The risk was 2.6- to 3.9-fold higher than in the matched general population without stroke, the researchers reported in the March 20 issue of the Journal of the American Medical Association.
Vascular causes accounted for half of the deaths in the decades after a midlife stroke, suggesting that the underlying vascular disease that caused the stroke presented a lifelong risk, the group pointed out.
Thus, "secondary prevention after stroke in young adults is a long-term, and probably lifelong endeavor," Graeme Hankey, MD, of Australia's Royal Perth Hospital, concluded in an accompanying editorial.
For clinicians, that means recognizing the substantially-elevated risk and then acting to treat factors like atherosclerosis, atrial fibrillation, valvular heart disease, and smoking.
"If elimination of the cause is not possible, long-term follow-up and control of the disease and its risk factors need to be maintained vigilantly," Hankey wrote.
While the results weren't surprising, they also add to the impetus to tackle risk factors in young adults to keep stroke from happening in the first place, Irene Katzan, MD, a neurologist at the Cleveland Clinic, commented in an interview with MedPage Today.
The incidence of stroke before age 55 is on the rise, now accounting for nearly 20% of strokes overall in the U.S. population, according to a recently reported analysis that likewise speculated on a shift in risk factors as the cause.
"Young" stroke has been considered to have a relatively benign prognosis because of the much lower mortality than in older adults after stroke, de Leeuw's group noted.
Because of that longer life expectancy, the group looked at long-term outcomes in the prospective Follow-Up of Transient Ischemic Attack and Stroke Patients and Unelucidated Risk Factor Evaluation (FUTURE) study.
It included 959 consecutive patients, ages 18 through 50, admitted to a single academic medical center for a first-ever transient ischemic attack (TIA, 262), ischemic stroke (606), or intracerebral hemorrhage (91) from 1980 through late 2010.
In the first 30 days after the event, the fatality rate was 0.4% for TIA, 3.6% for ischemic stroke, and 22% for hemorrhagic stroke, or 4.5% overall.
At 1 year, the cumulative mortality rate for 30-day survivors was 1.2% for TIA, 2.4% for ischemic stroke, and 2.9% for intracerebral hemorrhage.
The annual mortality risk after TIA didn't go up much, if any, over time, but the cumulative mortality of even these "mini-strokes" was substantial at 9.2% after 10 years and 24.9% after 20 years.
After ischemic stroke, the annual mortality risk remained fairly constant over the years, with a cumulative risk of 12.4% after 10 years and 26.8% after 20 years.

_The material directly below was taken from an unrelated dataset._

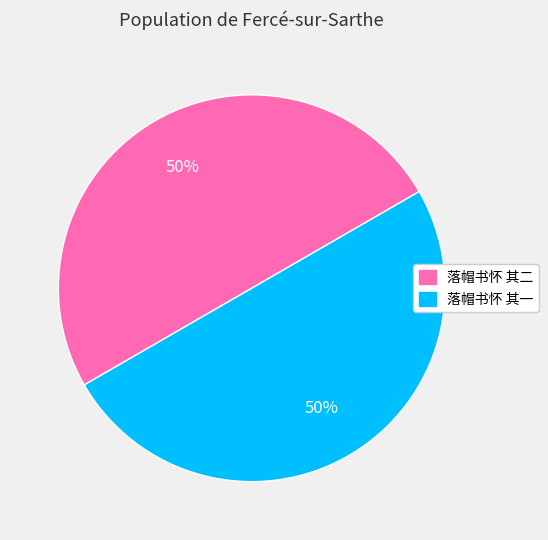

Approximately how many times larger is the value at 落帽书怀 其一 compared to 落帽书怀 其二?

1.0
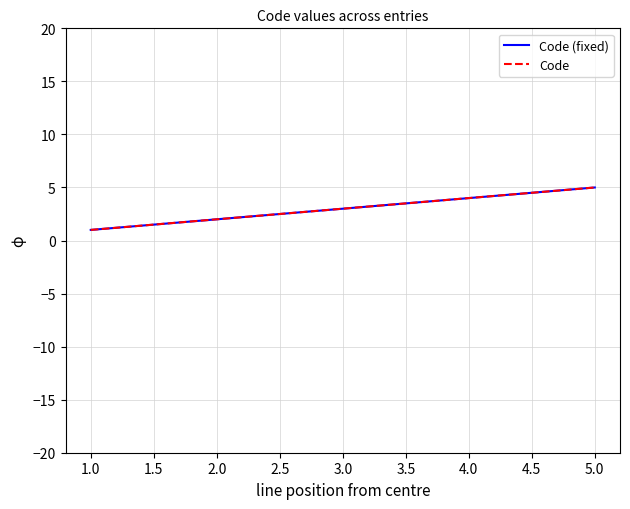

Is this an area chart (filled region under the line)?

No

The smaller number of hemorrhagic stroke patients who survived to 30 days resulted in a more variable annual mortality risk ranging from less than 1% to nearly 3%.
But their long-term cumulative risk was lower than in the first 30 days, at 10.3% after 10 years and 13.7% after 20 years.
The mortality risk over the entire follow-up period compared with an age-, sex-, and year-matched cohort from the no-stroke general population in the Netherlands was consistently elevated after ischemic stroke (26.8% versus 7.6%), though only significantly higher after 10 years post TIA (24.9% versus 8.5%).
Confidence intervals for long-term mortality after intracerebral hemorrhage overlapped with expected rate for the general population.
Introduction of thrombolytic therapy toward the end of the study period didn't appear to impact later mortality risks.